WHAT TO WORK ON:
Of all the entries below, only the lines from the one with "right hip: (265, 438, -6)" up to and including the one with "right ankle: (385, 572, -2)" are to be duplicated exactly.

Dataset entries:
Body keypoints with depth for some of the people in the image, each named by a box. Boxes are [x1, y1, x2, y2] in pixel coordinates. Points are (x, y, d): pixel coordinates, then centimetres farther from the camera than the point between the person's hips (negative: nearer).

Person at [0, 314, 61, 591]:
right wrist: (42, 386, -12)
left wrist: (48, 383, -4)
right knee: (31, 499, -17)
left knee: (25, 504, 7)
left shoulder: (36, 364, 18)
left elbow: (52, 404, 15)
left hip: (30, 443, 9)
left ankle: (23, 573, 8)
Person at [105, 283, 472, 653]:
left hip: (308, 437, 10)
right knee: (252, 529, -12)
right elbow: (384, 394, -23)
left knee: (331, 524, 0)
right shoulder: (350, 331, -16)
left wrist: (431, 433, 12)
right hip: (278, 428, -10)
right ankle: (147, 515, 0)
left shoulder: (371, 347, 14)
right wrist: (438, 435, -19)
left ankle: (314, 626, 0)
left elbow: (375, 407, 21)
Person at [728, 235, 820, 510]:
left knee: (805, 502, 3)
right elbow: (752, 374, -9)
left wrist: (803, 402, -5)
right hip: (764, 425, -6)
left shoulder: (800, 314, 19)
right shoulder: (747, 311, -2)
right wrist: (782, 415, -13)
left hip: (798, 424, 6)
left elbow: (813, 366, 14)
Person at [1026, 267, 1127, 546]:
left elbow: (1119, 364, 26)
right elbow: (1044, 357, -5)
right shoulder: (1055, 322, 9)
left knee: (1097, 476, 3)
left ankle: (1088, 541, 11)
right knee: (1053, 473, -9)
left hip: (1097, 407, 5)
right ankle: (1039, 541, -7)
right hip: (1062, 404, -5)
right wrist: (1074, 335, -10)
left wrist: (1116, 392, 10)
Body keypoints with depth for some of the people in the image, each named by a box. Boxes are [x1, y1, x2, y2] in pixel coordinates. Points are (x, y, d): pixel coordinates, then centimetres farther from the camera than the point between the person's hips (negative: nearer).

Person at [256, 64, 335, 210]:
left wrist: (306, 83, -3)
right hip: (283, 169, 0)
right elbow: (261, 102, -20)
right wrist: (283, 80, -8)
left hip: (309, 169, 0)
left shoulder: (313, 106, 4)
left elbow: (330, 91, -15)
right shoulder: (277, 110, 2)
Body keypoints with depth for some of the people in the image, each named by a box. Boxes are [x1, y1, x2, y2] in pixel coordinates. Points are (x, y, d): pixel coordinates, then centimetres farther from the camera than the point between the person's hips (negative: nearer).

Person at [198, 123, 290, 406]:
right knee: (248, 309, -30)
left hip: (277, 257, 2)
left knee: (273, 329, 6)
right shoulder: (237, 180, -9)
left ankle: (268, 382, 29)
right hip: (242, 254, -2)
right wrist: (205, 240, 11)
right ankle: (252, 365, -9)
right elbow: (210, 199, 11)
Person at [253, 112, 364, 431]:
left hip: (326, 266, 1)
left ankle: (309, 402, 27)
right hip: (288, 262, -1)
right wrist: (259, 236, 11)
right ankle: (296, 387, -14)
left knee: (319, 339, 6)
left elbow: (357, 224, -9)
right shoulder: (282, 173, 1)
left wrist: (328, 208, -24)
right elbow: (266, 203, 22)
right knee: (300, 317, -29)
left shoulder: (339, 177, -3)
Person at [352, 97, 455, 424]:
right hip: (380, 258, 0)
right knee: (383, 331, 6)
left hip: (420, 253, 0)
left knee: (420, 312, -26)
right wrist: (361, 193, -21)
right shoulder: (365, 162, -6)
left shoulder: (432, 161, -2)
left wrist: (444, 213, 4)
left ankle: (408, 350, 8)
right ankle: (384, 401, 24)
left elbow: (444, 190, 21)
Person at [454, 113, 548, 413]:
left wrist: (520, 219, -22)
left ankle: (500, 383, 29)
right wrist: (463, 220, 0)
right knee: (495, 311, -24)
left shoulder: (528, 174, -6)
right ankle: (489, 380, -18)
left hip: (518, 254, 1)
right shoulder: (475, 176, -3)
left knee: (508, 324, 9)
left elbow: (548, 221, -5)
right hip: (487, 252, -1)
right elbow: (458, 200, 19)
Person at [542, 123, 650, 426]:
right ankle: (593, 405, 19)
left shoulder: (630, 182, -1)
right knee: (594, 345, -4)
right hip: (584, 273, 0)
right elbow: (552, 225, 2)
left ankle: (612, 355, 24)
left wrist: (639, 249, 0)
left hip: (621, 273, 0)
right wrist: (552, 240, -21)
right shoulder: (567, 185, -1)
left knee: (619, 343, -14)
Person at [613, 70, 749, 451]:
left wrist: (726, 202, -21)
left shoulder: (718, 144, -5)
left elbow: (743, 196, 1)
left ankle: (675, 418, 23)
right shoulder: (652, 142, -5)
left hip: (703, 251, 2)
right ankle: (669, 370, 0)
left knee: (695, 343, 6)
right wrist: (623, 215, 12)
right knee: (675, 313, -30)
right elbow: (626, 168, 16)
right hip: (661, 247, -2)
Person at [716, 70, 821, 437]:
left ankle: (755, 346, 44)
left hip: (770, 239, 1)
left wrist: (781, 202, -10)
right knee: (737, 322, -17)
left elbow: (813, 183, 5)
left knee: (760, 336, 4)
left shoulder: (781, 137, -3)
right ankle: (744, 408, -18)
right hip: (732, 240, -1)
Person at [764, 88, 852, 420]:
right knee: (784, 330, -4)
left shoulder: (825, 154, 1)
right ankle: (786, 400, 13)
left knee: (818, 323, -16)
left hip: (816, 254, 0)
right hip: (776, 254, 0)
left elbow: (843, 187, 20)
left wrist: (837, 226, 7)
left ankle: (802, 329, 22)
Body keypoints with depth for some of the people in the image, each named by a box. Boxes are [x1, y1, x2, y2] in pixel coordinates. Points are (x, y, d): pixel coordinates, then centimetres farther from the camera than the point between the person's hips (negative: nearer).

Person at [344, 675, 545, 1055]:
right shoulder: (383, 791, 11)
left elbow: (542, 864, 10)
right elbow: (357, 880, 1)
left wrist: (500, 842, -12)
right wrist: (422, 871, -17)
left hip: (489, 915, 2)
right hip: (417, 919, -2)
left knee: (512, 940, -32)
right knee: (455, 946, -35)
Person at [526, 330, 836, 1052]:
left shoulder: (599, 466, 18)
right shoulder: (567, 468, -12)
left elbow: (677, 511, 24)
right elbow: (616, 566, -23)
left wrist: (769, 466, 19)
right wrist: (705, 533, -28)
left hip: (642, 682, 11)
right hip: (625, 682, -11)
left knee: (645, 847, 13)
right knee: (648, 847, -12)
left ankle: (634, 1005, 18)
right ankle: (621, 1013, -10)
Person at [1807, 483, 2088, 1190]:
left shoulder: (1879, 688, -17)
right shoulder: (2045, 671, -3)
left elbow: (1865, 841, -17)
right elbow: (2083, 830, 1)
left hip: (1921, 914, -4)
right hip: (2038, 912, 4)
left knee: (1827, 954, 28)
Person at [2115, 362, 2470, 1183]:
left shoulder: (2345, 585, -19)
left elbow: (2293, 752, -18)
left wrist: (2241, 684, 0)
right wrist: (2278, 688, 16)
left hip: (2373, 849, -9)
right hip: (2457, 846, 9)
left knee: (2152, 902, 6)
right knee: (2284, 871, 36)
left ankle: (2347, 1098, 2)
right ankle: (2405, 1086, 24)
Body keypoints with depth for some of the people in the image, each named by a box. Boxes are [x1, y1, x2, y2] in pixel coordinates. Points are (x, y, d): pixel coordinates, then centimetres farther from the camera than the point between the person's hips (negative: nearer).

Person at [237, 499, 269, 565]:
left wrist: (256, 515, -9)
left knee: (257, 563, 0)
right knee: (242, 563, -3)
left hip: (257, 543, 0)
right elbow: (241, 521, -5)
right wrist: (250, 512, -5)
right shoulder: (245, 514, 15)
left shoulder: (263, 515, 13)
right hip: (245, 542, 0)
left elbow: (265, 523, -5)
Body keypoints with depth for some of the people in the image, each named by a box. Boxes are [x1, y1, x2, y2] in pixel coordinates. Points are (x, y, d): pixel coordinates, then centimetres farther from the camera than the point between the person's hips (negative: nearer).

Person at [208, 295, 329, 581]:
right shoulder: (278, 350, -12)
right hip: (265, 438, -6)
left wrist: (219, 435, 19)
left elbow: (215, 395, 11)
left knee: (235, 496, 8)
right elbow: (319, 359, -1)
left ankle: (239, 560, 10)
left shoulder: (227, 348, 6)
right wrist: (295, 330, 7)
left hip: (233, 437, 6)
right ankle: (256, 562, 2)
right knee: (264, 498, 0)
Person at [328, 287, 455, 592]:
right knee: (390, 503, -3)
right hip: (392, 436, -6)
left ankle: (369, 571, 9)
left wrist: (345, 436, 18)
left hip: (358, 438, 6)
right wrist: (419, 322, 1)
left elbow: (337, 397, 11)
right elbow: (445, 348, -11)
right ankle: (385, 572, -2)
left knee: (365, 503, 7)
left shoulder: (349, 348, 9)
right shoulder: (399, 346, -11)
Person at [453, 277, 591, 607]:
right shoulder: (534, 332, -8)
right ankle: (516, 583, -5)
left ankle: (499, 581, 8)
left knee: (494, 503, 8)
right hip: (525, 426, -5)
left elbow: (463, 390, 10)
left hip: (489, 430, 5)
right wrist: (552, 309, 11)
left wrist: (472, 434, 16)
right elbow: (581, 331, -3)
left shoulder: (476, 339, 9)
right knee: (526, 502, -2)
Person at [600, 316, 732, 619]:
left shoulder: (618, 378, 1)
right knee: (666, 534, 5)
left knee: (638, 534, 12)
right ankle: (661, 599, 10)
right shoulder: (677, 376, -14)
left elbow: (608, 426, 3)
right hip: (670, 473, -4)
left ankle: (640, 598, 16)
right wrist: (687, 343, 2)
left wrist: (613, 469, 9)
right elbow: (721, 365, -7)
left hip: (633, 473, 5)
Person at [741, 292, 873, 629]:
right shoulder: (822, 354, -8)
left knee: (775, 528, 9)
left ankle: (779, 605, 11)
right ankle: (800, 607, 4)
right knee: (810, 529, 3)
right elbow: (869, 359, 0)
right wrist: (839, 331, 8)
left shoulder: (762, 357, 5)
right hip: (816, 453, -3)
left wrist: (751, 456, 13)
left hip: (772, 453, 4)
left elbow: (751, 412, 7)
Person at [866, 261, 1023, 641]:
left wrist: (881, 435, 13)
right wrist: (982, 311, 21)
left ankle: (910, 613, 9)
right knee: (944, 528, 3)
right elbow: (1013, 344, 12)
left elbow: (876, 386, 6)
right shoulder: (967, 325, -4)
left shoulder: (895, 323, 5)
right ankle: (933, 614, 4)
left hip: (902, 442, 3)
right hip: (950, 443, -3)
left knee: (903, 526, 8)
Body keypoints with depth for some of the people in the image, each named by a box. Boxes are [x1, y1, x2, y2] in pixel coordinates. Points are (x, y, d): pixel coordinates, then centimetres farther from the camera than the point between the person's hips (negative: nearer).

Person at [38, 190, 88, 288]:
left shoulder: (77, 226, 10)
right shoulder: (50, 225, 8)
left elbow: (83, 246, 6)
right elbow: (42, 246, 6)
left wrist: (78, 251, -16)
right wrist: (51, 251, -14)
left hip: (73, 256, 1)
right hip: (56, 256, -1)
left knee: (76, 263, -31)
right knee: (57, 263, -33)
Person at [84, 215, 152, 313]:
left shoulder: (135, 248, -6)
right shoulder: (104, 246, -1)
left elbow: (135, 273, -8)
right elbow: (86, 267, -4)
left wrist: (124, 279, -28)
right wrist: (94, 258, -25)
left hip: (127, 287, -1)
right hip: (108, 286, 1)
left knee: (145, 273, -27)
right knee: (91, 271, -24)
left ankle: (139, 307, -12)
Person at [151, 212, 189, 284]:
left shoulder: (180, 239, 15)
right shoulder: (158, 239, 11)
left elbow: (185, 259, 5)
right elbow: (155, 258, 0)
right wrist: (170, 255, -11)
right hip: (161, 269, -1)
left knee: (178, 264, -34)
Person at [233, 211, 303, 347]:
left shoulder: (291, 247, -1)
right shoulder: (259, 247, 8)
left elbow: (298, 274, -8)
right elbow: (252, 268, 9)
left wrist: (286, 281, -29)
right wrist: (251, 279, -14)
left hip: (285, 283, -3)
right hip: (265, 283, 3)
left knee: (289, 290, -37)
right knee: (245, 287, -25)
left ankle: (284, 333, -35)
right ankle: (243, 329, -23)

WRITTEN SOLUTION:
right hip: (265, 438, -6)
left wrist: (219, 435, 19)
left elbow: (215, 395, 11)
left knee: (235, 496, 8)
right elbow: (319, 359, -1)
left ankle: (239, 560, 10)
left shoulder: (227, 348, 6)
right wrist: (295, 330, 7)
left hip: (233, 437, 6)
right ankle: (256, 562, 2)
right knee: (264, 498, 0)
Person at [328, 287, 455, 592]:
right knee: (390, 503, -3)
right hip: (392, 436, -6)
left ankle: (369, 571, 9)
left wrist: (345, 436, 18)
left hip: (358, 438, 6)
right wrist: (419, 322, 1)
left elbow: (337, 397, 11)
right elbow: (445, 348, -11)
right ankle: (385, 572, -2)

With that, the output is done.